I walked into Taunton town centre this morning.

*stop the press*

It was the first time I had actually left the new house on foot since we moved in as Belle is still on crutches; our outings so far have mainly been to Sainsbury’s where she can wheel herself around in a complimentary wheelchair and we can pretend we are anywhere other than Taunton.

As I walked I tried to think of the positives of having moved out of Bristol. “It’s really handy,” I thought to myself, “that it’s only a ten minute walk to the bank for me to pay this cheque in.” In Bristol I had to go all the way down into the city centre for a branch of the Halifax.

And then I ran out of things. I had been walking for more than five minutes and there was not a single Boston Tea Party in sight and I started to cry.

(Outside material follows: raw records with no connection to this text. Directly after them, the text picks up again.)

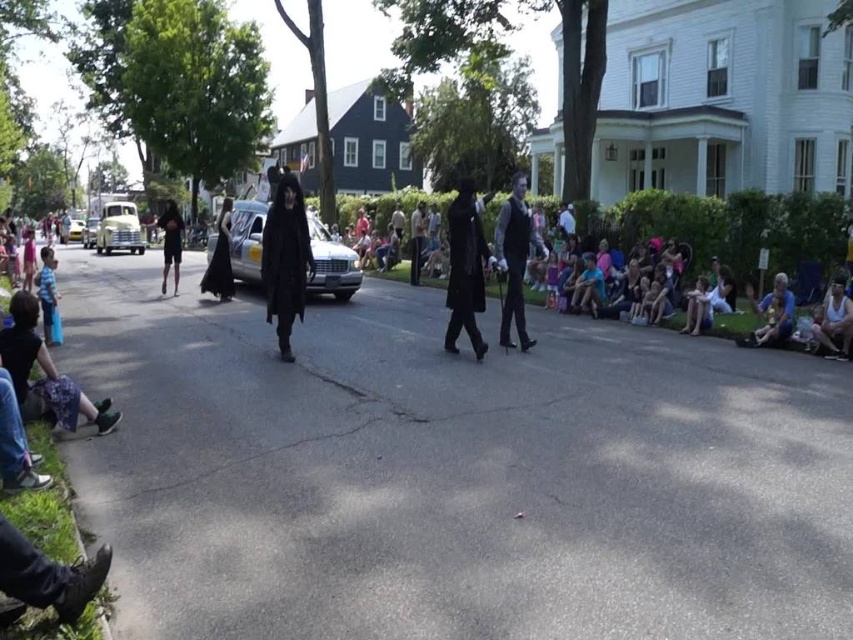
You are a pedestrian standing on the street and see the metallic silver hearse at center and the matte black vest at center. Which object is bigger in size?

The metallic silver hearse at center is larger in size compared to the matte black vest at center.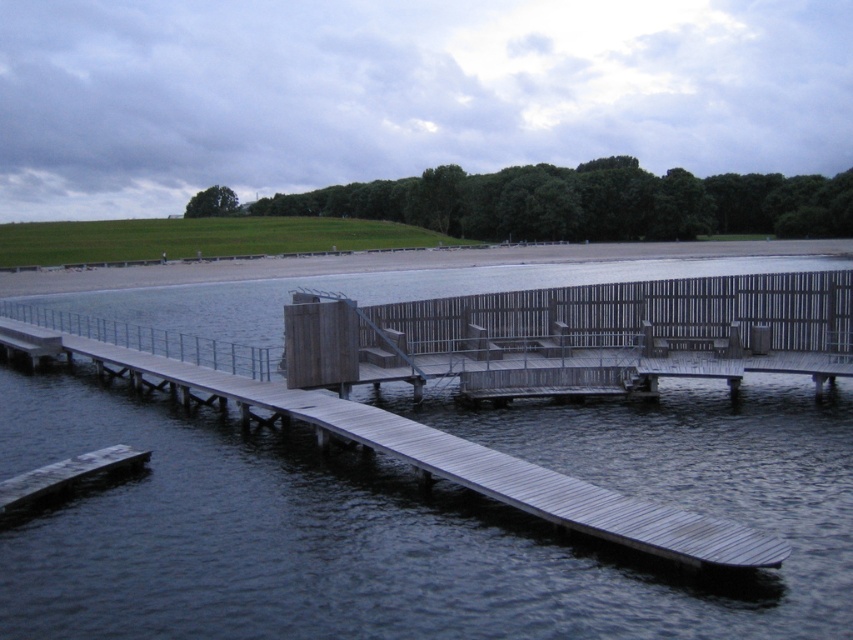
Does wooden dock at center have a smaller size compared to smooth wooden dock at lower left?

Actually, wooden dock at center might be larger than smooth wooden dock at lower left.

Is wooden dock at center thinner than smooth wooden dock at lower left?

In fact, wooden dock at center might be wider than smooth wooden dock at lower left.

The width and height of the screenshot is (853, 640). In order to click on wooden dock at center in this screenshot , I will do `click(440, 456)`.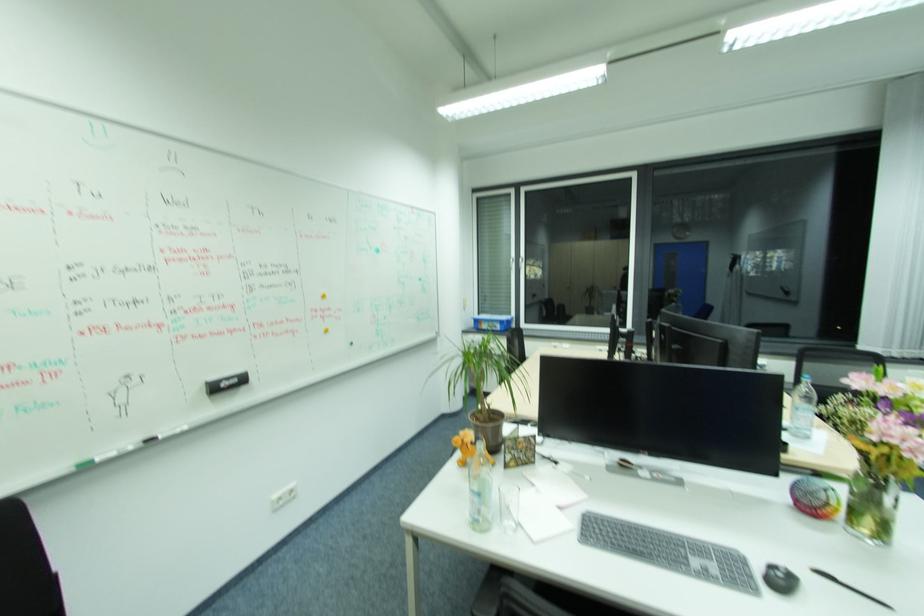
Describe the element at coordinates (492, 322) in the screenshot. I see `the blue storage box` at that location.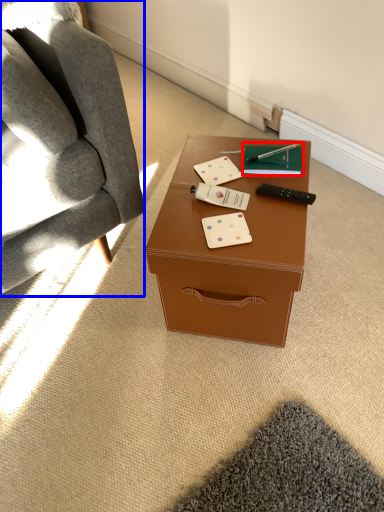
Question: Which of the following is the closest to the observer, notebook (highlighted by a red box) or chair (highlighted by a blue box)?

Choices:
 (A) notebook
 (B) chair

Answer: (B)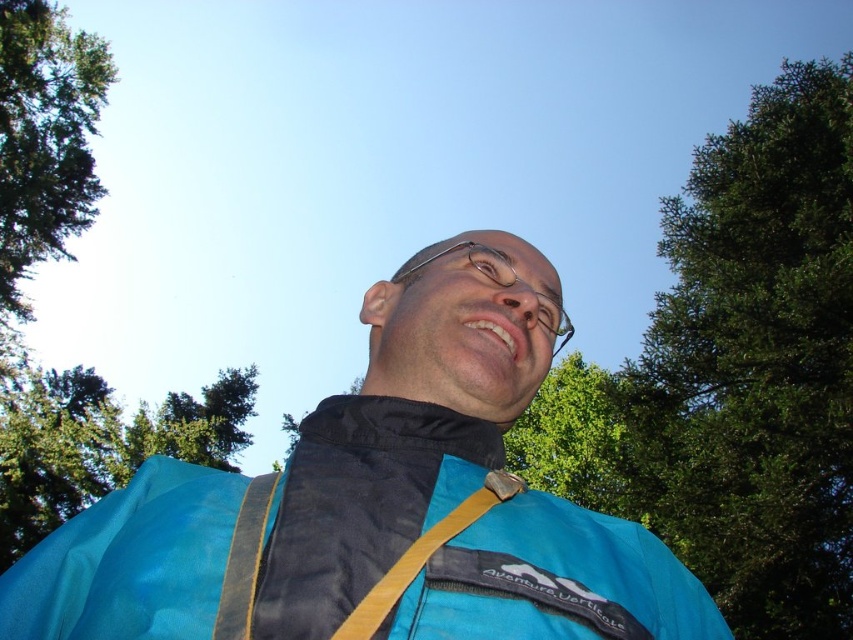
You are a photographer trying to capture a clear photo of the clear plastic glasses at center. However, the green leafy tree at upper right is blocking your view. Can you adjust your position to take the photo without the tree obstructing the glasses?

The clear plastic glasses at center is behind the green leafy tree at upper right, so moving your position to the left or right might allow you to see around the tree and capture the glasses without obstruction.

You are a photographer trying to capture a photo of the blue fabric jacket at center and the green leafy tree at upper right. Which object should you focus on first to ensure both are in sharp focus?

The blue fabric jacket at center is closer to the viewer than the green leafy tree at upper right. To ensure both are in sharp focus, you should focus on the green leafy tree at upper right first because it is farther away, allowing the jacket to be within the depth of field range when focusing on the farther object.

You are a photographer trying to capture the best angle of the person in the scene. You notice two points marked on your camera screen at coordinates point [584,584] and point [405,588]. Which point is closer to the camera lens?

Point [584,584] is further to the viewer than point [405,588], so the point closer to the camera lens is point [405,588].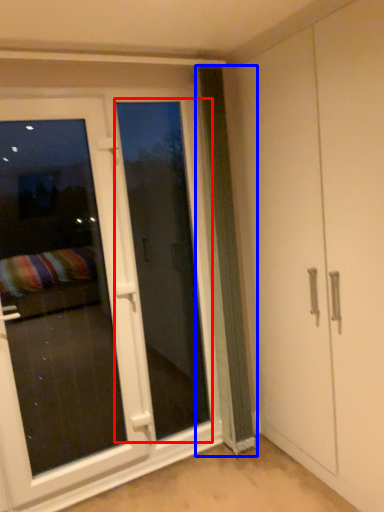
Question: Which point is further to the camera, screen door (highlighted by a red box) or curtain (highlighted by a blue box)?

Choices:
 (A) screen door
 (B) curtain

Answer: (A)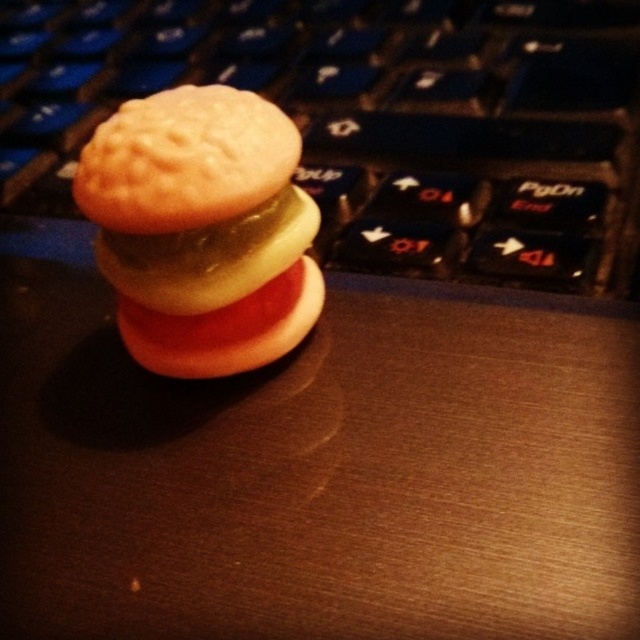
Question: Which is nearer to the matte plastic cookie at center?

Choices:
 (A) matte orange biscuit at center
 (B) black plastic keyboard at center

Answer: (A)

Question: Which point is farther to the camera?

Choices:
 (A) (92, 164)
 (B) (147, 8)

Answer: (B)

Question: Does black plastic keyboard at center have a larger size compared to matte orange biscuit at center?

Choices:
 (A) no
 (B) yes

Answer: (B)

Question: Is the position of black plastic keyboard at center less distant than that of matte plastic cookie at center?

Choices:
 (A) yes
 (B) no

Answer: (B)

Question: Can you confirm if black plastic keyboard at center is positioned above matte orange biscuit at center?

Choices:
 (A) no
 (B) yes

Answer: (B)

Question: Among these points, which one is nearest to the camera?

Choices:
 (A) (140, 106)
 (B) (216, 324)
 (C) (10, 1)

Answer: (A)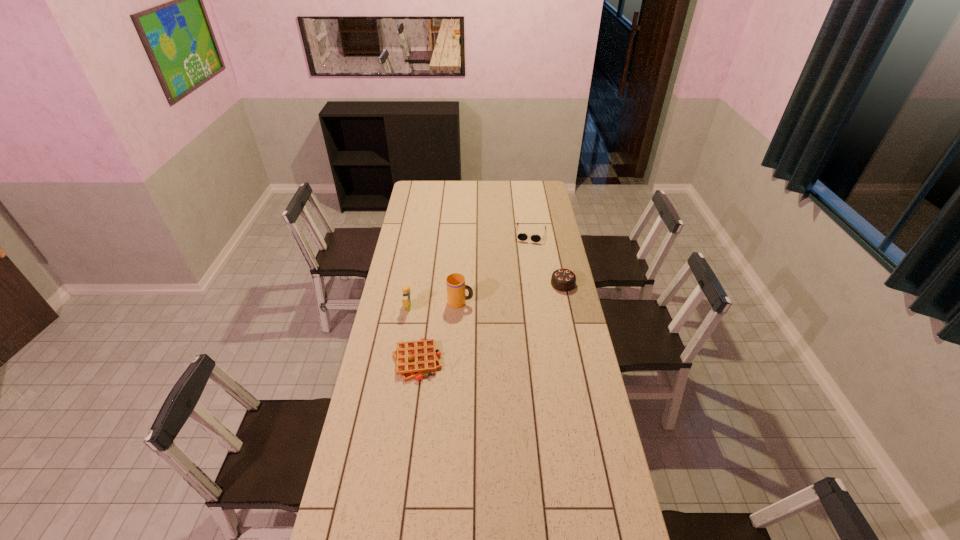
What are the coordinates of `the third closest object relative to the nearest object` in the screenshot? It's located at (563, 280).

Where is `vacant area that satisfies the following two spatial constraints: 1. on the back side of the chocolate cake; 2. on the left side of the Lego`? The height and width of the screenshot is (540, 960). vacant area that satisfies the following two spatial constraints: 1. on the back side of the chocolate cake; 2. on the left side of the Lego is located at coordinates (412, 284).

Image resolution: width=960 pixels, height=540 pixels. Find the location of `vacant space that satisfies the following two spatial constraints: 1. on the back side of the fourth tallest object; 2. on the right side of the third object from right to left`. vacant space that satisfies the following two spatial constraints: 1. on the back side of the fourth tallest object; 2. on the right side of the third object from right to left is located at coordinates (464, 234).

At what (x,y) coordinates should I click in order to perform the action: click on vacant position in the image that satisfies the following two spatial constraints: 1. on the front side of the third shortest object; 2. on the left side of the farthest object. Please return your answer as a coordinate pair (x, y). Looking at the image, I should click on (538, 284).

Where is `free space that satisfies the following two spatial constraints: 1. on the back side of the cup; 2. on the left side of the Lego`? free space that satisfies the following two spatial constraints: 1. on the back side of the cup; 2. on the left side of the Lego is located at coordinates (409, 302).

Where is `vacant space that satisfies the following two spatial constraints: 1. on the back side of the third object from left to right; 2. on the right side of the second farthest object`? The width and height of the screenshot is (960, 540). vacant space that satisfies the following two spatial constraints: 1. on the back side of the third object from left to right; 2. on the right side of the second farthest object is located at coordinates (462, 284).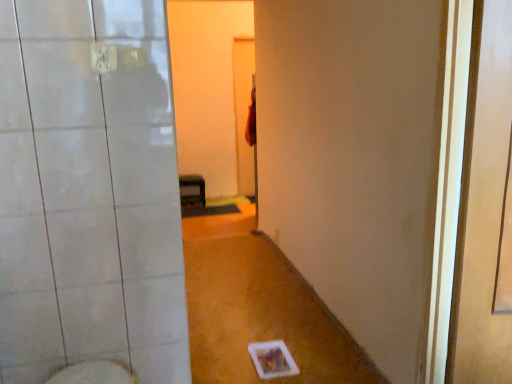
Question: Does white glossy bidet at lower left have a larger size compared to transparent plastic screen door at right?

Choices:
 (A) no
 (B) yes

Answer: (A)

Question: Is the depth of white glossy bidet at lower left greater than that of transparent plastic screen door at right?

Choices:
 (A) yes
 (B) no

Answer: (A)

Question: Does white glossy bidet at lower left turn towards transparent plastic screen door at right?

Choices:
 (A) no
 (B) yes

Answer: (A)

Question: Does white glossy bidet at lower left appear on the right side of transparent plastic screen door at right?

Choices:
 (A) yes
 (B) no

Answer: (B)

Question: Is white glossy bidet at lower left next to transparent plastic screen door at right?

Choices:
 (A) yes
 (B) no

Answer: (B)

Question: Is matte black shelf at center wider or thinner than white glossy bidet at lower left?

Choices:
 (A) wide
 (B) thin

Answer: (A)

Question: Is matte black shelf at center inside or outside of white glossy bidet at lower left?

Choices:
 (A) outside
 (B) inside

Answer: (A)

Question: In the image, is matte black shelf at center positioned in front of or behind white glossy bidet at lower left?

Choices:
 (A) front
 (B) behind

Answer: (B)

Question: In terms of size, does matte black shelf at center appear bigger or smaller than white glossy bidet at lower left?

Choices:
 (A) big
 (B) small

Answer: (A)

Question: Considering the positions of transparent plastic screen door at right and white glossy bidet at lower left in the image, is transparent plastic screen door at right bigger or smaller than white glossy bidet at lower left?

Choices:
 (A) small
 (B) big

Answer: (B)

Question: Is transparent plastic screen door at right spatially inside white glossy bidet at lower left, or outside of it?

Choices:
 (A) inside
 (B) outside

Answer: (B)

Question: Is transparent plastic screen door at right in front of or behind white glossy bidet at lower left in the image?

Choices:
 (A) front
 (B) behind

Answer: (A)

Question: Does point (459, 347) appear closer or farther from the camera than point (113, 364)?

Choices:
 (A) farther
 (B) closer

Answer: (A)

Question: Considering the positions of white glossy bidet at lower left and transparent plastic screen door at right in the image, is white glossy bidet at lower left taller or shorter than transparent plastic screen door at right?

Choices:
 (A) short
 (B) tall

Answer: (A)

Question: Is white glossy bidet at lower left bigger or smaller than transparent plastic screen door at right?

Choices:
 (A) small
 (B) big

Answer: (A)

I totally realise that crying in the street is not a normal reaction to not being within walking distance of a decent eggs florentine. I am clearly the most ridiculously spoilt, ungrateful woman ever, but I waited so bloody long to move to Bristol and even though no one apart from me seemed to like it, it was everything I ever thought it would be. It felt like home. And now I’ve left and I can’t help but think ‘SHIT SHIT SHIT WHAT HAVE I DONE??’

*stamps feet like a toddler who has been refused a giant candy floss*


I do try to remember that I felt like this when I moved to Bristol as well, that it always takes a while to adjust to somewhere new, but that’s part of the problem I suppose, that Taunton isn’t new. I lived here for a few years ten years ago, and never really liked it much then. Ten years on and am I really simply back where I started, only older and more tired?

So I paid in my cheque – that really was handy – then it started to rain so I went to Starbucks and cried in there instead.

This post is an extract from my new novel – 1001 First World Problems to Experience Before You Die 


Last night I played my very last netball match for Sefton Stingerz. Belle drew a picture to mark the occasion.


I’ve been playing netball in Bristol for about two and a half years now. It was something I thought I would try after we moved here, a way to make a few new friends, and I never for a minute imagined I would grow to love it so much. I’ve never been a sporty person and it took me completely by surprise. I also never expected to make such lovely friends.

At our training session yesterday morning I was taken by surprise all over again by the trouble everyone had gone to – I had a card, flowers, a signed ball and even a cake, freshly baked before our 9am practice! I genuinely wasn’t expecting anything, and may have had a little tear in my eye. I was so touched though, it was hard not to feel emotional.


I’ve talked before about the difference netball has made to my life, so I’m not going to bang on about it, suffice to say that I will miss it a lot when I leave Bristol. I’ve been made to feel so welcome, made so many new friends and discovered skills and a passion for a sport that I never thought I would find.

Our final match last night was the most enjoyable match I have ever played. We were beaten rather conclusively by a fantastic team but we played our hearts out, had a cracking gaggle of supporters on the sideline (including Belle, clacking together her crutches) and I sported a rather fetching side ponytail. It was ace.

Thank you to Sue and to all the Stingerz for helping me create such wonderful memories!